** EXTRACTED RECORDS **

================================

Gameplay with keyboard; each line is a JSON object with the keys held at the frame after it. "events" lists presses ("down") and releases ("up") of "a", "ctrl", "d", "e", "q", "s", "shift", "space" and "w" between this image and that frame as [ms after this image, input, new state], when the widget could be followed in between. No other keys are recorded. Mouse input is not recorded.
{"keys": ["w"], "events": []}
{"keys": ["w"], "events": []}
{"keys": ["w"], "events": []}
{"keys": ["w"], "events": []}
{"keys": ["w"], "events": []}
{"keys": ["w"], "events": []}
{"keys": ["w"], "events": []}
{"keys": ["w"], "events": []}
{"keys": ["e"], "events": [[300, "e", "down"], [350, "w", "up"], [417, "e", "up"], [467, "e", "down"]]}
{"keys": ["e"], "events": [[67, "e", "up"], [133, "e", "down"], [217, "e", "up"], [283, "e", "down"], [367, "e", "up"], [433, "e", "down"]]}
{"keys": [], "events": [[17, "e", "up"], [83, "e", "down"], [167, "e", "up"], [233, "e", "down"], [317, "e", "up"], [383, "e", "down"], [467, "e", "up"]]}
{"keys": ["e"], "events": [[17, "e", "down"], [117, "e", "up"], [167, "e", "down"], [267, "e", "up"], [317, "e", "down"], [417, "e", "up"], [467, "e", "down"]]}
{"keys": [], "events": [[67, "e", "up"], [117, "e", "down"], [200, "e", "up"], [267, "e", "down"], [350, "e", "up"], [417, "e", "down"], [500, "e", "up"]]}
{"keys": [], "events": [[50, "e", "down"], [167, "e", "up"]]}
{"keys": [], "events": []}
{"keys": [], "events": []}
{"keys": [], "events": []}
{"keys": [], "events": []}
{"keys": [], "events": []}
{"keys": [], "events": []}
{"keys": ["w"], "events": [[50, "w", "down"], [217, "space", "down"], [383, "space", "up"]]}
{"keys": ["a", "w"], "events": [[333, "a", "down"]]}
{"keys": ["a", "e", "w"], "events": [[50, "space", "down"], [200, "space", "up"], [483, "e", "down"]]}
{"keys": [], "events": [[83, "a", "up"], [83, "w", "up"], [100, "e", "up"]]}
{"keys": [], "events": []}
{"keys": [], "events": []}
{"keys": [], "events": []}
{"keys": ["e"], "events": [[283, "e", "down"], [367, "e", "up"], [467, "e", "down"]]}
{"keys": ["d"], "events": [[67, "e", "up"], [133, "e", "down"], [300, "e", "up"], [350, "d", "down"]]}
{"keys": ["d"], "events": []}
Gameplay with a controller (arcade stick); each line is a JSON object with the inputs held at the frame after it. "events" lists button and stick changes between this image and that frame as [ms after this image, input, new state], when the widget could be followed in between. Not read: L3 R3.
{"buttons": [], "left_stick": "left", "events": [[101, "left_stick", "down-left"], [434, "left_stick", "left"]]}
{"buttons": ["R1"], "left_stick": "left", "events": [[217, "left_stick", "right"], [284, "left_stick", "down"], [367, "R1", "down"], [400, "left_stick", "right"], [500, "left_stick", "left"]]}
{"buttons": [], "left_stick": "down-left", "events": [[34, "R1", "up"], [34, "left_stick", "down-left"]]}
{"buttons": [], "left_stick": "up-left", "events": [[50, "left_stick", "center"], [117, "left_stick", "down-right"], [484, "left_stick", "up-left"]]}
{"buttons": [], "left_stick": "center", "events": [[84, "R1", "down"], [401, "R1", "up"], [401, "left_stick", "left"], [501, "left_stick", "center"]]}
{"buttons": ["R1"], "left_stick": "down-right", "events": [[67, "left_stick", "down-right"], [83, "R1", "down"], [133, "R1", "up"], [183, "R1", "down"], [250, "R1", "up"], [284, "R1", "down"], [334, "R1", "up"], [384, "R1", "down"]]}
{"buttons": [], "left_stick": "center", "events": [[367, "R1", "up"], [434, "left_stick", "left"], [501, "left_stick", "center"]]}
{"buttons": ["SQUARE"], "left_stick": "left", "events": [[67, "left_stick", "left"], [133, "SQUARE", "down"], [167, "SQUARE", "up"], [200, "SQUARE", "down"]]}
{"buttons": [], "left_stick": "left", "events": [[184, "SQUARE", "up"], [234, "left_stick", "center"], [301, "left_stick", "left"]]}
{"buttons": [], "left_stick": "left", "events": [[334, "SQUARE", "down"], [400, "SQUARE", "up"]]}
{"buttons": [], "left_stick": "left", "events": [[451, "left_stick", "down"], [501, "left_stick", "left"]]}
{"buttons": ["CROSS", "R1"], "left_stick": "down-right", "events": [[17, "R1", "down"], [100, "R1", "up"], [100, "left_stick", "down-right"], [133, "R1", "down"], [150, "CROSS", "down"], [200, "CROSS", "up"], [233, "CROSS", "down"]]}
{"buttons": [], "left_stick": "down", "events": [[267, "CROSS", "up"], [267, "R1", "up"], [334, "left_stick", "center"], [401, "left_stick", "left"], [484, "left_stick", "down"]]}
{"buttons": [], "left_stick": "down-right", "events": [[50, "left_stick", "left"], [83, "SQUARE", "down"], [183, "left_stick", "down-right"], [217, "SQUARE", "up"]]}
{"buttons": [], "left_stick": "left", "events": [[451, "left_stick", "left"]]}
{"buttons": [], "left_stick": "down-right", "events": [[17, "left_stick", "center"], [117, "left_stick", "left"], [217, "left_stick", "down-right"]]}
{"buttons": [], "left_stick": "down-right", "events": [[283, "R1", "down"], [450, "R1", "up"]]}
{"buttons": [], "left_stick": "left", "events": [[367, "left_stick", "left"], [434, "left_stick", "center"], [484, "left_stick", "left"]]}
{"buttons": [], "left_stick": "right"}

================================

What you return should match the data character for character.

** TASK ANSWER **
Gameplay with keyboard; each line is a JSON object with the keys held at the frame after it. "events" lists presses ("down") and releases ("up") of "a", "ctrl", "d", "e", "q", "s", "shift", "space" and "w" between this image and that frame as [ms after this image, input, new state], when the widget could be followed in between. No other keys are recorded. Mouse input is not recorded.
{"keys": ["w"], "events": []}
{"keys": ["w"], "events": []}
{"keys": ["w"], "events": []}
{"keys": ["w"], "events": []}
{"keys": ["w"], "events": []}
{"keys": ["w"], "events": []}
{"keys": ["w"], "events": []}
{"keys": ["w"], "events": []}
{"keys": ["e"], "events": [[300, "e", "down"], [350, "w", "up"], [417, "e", "up"], [467, "e", "down"]]}
{"keys": ["e"], "events": [[67, "e", "up"], [133, "e", "down"], [217, "e", "up"], [283, "e", "down"], [367, "e", "up"], [433, "e", "down"]]}
{"keys": [], "events": [[17, "e", "up"], [83, "e", "down"], [167, "e", "up"], [233, "e", "down"], [317, "e", "up"], [383, "e", "down"], [467, "e", "up"]]}
{"keys": ["e"], "events": [[17, "e", "down"], [117, "e", "up"], [167, "e", "down"], [267, "e", "up"], [317, "e", "down"], [417, "e", "up"], [467, "e", "down"]]}
{"keys": [], "events": [[67, "e", "up"], [117, "e", "down"], [200, "e", "up"], [267, "e", "down"], [350, "e", "up"], [417, "e", "down"], [500, "e", "up"]]}
{"keys": [], "events": [[50, "e", "down"], [167, "e", "up"]]}
{"keys": [], "events": []}
{"keys": [], "events": []}
{"keys": [], "events": []}
{"keys": [], "events": []}
{"keys": [], "events": []}
{"keys": [], "events": []}
{"keys": ["w"], "events": [[50, "w", "down"], [217, "space", "down"], [383, "space", "up"]]}
{"keys": ["a", "w"], "events": [[333, "a", "down"]]}
{"keys": ["a", "e", "w"], "events": [[50, "space", "down"], [200, "space", "up"], [483, "e", "down"]]}
{"keys": [], "events": [[83, "a", "up"], [83, "w", "up"], [100, "e", "up"]]}
{"keys": [], "events": []}
{"keys": [], "events": []}
{"keys": [], "events": []}
{"keys": ["e"], "events": [[283, "e", "down"], [367, "e", "up"], [467, "e", "down"]]}
{"keys": ["d"], "events": [[67, "e", "up"], [133, "e", "down"], [300, "e", "up"], [350, "d", "down"]]}
{"keys": ["d"], "events": []}
Gameplay with a controller (arcade stick); each line is a JSON object with the inputs held at the frame after it. "events" lists button and stick changes between this image and that frame as [ms after this image, input, new state], when the widget could be followed in between. Not read: L3 R3.
{"buttons": [], "left_stick": "left", "events": [[101, "left_stick", "down-left"], [434, "left_stick", "left"]]}
{"buttons": ["R1"], "left_stick": "left", "events": [[217, "left_stick", "right"], [284, "left_stick", "down"], [367, "R1", "down"], [400, "left_stick", "right"], [500, "left_stick", "left"]]}
{"buttons": [], "left_stick": "down-left", "events": [[34, "R1", "up"], [34, "left_stick", "down-left"]]}
{"buttons": [], "left_stick": "up-left", "events": [[50, "left_stick", "center"], [117, "left_stick", "down-right"], [484, "left_stick", "up-left"]]}
{"buttons": [], "left_stick": "center", "events": [[84, "R1", "down"], [401, "R1", "up"], [401, "left_stick", "left"], [501, "left_stick", "center"]]}
{"buttons": ["R1"], "left_stick": "down-right", "events": [[67, "left_stick", "down-right"], [83, "R1", "down"], [133, "R1", "up"], [183, "R1", "down"], [250, "R1", "up"], [284, "R1", "down"], [334, "R1", "up"], [384, "R1", "down"]]}
{"buttons": [], "left_stick": "center", "events": [[367, "R1", "up"], [434, "left_stick", "left"], [501, "left_stick", "center"]]}
{"buttons": ["SQUARE"], "left_stick": "left", "events": [[67, "left_stick", "left"], [133, "SQUARE", "down"], [167, "SQUARE", "up"], [200, "SQUARE", "down"]]}
{"buttons": [], "left_stick": "left", "events": [[184, "SQUARE", "up"], [234, "left_stick", "center"], [301, "left_stick", "left"]]}
{"buttons": [], "left_stick": "left", "events": [[334, "SQUARE", "down"], [400, "SQUARE", "up"]]}
{"buttons": [], "left_stick": "left", "events": [[451, "left_stick", "down"], [501, "left_stick", "left"]]}
{"buttons": ["CROSS", "R1"], "left_stick": "down-right", "events": [[17, "R1", "down"], [100, "R1", "up"], [100, "left_stick", "down-right"], [133, "R1", "down"], [150, "CROSS", "down"], [200, "CROSS", "up"], [233, "CROSS", "down"]]}
{"buttons": [], "left_stick": "down", "events": [[267, "CROSS", "up"], [267, "R1", "up"], [334, "left_stick", "center"], [401, "left_stick", "left"], [484, "left_stick", "down"]]}
{"buttons": [], "left_stick": "down-right", "events": [[50, "left_stick", "left"], [83, "SQUARE", "down"], [183, "left_stick", "down-right"], [217, "SQUARE", "up"]]}
{"buttons": [], "left_stick": "left", "events": [[451, "left_stick", "left"]]}
{"buttons": [], "left_stick": "down-right", "events": [[17, "left_stick", "center"], [117, "left_stick", "left"], [217, "left_stick", "down-right"]]}
{"buttons": [], "left_stick": "down-right", "events": [[283, "R1", "down"], [450, "R1", "up"]]}
{"buttons": [], "left_stick": "left", "events": [[367, "left_stick", "left"], [434, "left_stick", "center"], [484, "left_stick", "left"]]}
{"buttons": [], "left_stick": "right"}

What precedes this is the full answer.